LVDT – Linear Position Transducer
An LVDT, or Linear Variable Differential Transformer, is an inductive device containing primary and secondary coaxial wound coils, and a ferromagnetic core. Exciting the primary coil with an AC voltage generates an electromagnetic field. The core links the electromagnetic field of the primary coil to the secondary coils, inducing a voltage in each. The secondary coils are typically wired in series opposition, producing AC voltages 180 degrees out of phase with each other. The magnitude of the voltage in each secondary depends on the position of the core relative to the coils.
When the physical center of the core is in line with the electrical center of the coils, the voltage in each secondary is equal in magnitude, but opposite in phase. Differencing the two secondary voltages results in “zero” output volts. This is the null position of the LVDT.
In reality, there is a small residual voltage left due to factors like winding capacitance and variances in the magnetic materials. Internal or external signal conditioning electronics compensate for this residual voltage, producing a true electrical zero output.
An LVDT is designed to have symmetric measurement ranges on each side of null. As the core moves to one side of the null position, the magnitude of one secondary becomes greater than the other. Differencing the two secondary voltages results in a voltage proportional to the core’s distance from null. The phase of this voltage tells us which side of null the core is on.
DC-DC LVDT Operation
Signal conditioning is an important consideration when designing an LVDT into an application. Converting the AC output voltage of the secondaries into a usable DC output voltage requires a demodulator and low pass filtering. Design of the circuitry must take into account frequency response and electrical noise considerations. For convenience and ease of use, Trans-Tek manufactures a complete line of DC-DC LVDTs, also known as DCDTs, containing an integral oscillator/demodulator.
Discrete components make up the integral signal conditioner. The oscillator converts the DC voltage input to a high frequency AC voltage, powering the primary coil. A passive demodulator rectifies and differences the AC voltage output from the secondaries before filtering the signal with a low pass RC filter. The magnitude and polarity of the DC output voltage are dependant on the position of the core relative to the null position.

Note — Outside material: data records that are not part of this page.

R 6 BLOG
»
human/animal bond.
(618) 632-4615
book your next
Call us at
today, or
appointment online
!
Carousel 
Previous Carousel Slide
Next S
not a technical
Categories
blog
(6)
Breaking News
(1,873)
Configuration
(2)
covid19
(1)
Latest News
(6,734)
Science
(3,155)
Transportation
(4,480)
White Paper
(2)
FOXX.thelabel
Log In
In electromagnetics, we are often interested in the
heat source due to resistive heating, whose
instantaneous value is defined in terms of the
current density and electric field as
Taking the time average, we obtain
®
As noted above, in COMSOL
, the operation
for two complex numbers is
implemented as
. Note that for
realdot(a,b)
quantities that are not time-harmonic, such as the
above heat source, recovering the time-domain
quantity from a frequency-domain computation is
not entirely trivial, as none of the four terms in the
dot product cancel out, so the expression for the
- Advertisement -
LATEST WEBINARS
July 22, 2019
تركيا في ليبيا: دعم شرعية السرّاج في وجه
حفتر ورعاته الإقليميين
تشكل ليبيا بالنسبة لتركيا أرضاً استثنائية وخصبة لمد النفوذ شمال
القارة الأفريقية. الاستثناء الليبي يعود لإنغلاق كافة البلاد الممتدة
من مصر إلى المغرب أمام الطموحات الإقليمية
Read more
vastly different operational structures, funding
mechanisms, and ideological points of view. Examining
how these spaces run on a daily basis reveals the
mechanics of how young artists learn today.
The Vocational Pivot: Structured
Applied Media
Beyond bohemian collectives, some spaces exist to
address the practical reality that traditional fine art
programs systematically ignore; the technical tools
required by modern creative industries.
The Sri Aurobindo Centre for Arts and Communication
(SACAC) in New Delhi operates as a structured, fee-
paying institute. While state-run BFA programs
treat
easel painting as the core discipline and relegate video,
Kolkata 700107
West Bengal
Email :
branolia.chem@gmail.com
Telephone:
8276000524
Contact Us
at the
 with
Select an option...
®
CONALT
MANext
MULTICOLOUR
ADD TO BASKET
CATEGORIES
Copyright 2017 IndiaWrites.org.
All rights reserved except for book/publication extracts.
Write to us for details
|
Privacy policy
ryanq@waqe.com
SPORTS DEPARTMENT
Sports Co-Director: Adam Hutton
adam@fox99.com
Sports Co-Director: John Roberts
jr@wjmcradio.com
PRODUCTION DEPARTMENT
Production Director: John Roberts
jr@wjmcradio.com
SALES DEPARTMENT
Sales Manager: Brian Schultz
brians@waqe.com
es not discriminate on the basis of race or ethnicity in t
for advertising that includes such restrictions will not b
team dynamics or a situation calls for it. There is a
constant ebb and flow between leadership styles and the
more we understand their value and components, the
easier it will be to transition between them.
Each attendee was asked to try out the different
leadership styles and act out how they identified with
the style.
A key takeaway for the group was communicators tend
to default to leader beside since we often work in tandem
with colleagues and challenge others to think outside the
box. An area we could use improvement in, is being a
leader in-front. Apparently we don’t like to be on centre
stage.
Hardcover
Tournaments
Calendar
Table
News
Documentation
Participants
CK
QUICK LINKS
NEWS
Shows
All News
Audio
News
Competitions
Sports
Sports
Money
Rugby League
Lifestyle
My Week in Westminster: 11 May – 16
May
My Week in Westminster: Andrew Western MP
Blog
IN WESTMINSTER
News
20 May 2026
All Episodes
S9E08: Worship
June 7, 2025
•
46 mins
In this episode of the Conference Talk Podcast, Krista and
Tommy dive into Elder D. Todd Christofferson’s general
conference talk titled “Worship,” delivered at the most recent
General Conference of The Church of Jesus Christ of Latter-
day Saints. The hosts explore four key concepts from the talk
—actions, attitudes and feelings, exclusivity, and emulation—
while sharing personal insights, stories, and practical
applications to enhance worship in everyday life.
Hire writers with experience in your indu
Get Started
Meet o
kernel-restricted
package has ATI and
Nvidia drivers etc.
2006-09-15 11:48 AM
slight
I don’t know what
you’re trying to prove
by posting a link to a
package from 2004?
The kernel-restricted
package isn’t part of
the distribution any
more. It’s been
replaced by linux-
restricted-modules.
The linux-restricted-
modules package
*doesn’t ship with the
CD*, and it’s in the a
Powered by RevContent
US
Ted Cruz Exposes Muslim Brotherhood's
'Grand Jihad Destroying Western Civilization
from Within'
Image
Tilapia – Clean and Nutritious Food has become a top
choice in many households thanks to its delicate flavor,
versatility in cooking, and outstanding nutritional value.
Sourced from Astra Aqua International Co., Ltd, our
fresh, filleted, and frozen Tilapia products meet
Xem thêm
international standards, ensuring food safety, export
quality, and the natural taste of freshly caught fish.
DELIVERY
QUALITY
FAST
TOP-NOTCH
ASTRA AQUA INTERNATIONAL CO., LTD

Trans-Tek’s DC LVDTs are input polarity protected, meaning that polarity of the input leads must be observed for proper operation, but the unit will not be damaged by polarity reversal. The DC voltage input can range from 6 to 28 VDC, and must be regulated for best accuracy. The magnitude of the output voltage is controlled by the input voltage. These DC LVDTs also feature input and output circuits isolated both from each other and the coil housing. The result is a transducer which can be used in a floating or ground return system.